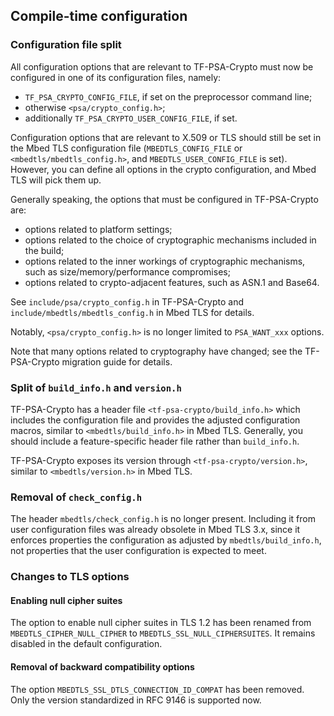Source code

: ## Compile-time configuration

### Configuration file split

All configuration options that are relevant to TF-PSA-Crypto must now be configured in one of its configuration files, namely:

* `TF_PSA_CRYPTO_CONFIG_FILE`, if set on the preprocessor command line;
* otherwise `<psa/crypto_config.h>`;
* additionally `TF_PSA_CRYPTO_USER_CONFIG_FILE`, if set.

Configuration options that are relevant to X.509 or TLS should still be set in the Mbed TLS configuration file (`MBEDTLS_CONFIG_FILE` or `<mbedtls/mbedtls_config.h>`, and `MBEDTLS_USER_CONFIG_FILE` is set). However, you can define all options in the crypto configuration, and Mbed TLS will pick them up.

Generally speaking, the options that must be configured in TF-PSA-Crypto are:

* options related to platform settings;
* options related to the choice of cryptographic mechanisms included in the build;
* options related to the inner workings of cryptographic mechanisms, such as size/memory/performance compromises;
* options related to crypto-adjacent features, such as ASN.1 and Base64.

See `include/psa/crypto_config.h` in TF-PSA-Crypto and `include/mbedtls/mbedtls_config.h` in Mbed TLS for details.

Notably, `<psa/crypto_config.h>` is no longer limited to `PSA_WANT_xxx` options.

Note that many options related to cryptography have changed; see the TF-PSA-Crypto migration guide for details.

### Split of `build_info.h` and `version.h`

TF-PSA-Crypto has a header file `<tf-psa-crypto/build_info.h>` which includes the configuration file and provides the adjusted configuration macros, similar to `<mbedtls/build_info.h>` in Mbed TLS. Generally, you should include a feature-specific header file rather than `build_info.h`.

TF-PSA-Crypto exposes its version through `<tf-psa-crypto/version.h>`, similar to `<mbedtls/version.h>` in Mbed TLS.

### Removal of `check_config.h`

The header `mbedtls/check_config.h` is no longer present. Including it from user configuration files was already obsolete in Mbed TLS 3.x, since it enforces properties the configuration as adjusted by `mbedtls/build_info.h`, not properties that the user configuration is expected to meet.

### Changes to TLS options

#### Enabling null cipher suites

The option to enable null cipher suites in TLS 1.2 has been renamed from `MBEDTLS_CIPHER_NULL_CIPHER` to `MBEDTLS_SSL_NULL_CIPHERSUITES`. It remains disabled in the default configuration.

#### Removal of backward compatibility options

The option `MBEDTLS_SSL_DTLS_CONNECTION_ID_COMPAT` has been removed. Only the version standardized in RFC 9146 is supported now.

===

## EXERCISE INSTRUCTIONS
Copy out every line in the entries above that holds "header".

## YOUR SOLUTION
TF-PSA-Crypto has a header file `<tf-psa-crypto/build_info.h>` which includes the configuration file and provides the adjusted configuration macros, similar to `<mbedtls/build_info.h>` in Mbed TLS. Generally, you should include a feature-specific header file rather than `build_info.h`.
The header `mbedtls/check_config.h` is no longer present. Including it from user configuration files was already obsolete in Mbed TLS 3.x, since it enforces properties the configuration as adjusted by `mbedtls/build_info.h`, not properties that the user configuration is expected to meet.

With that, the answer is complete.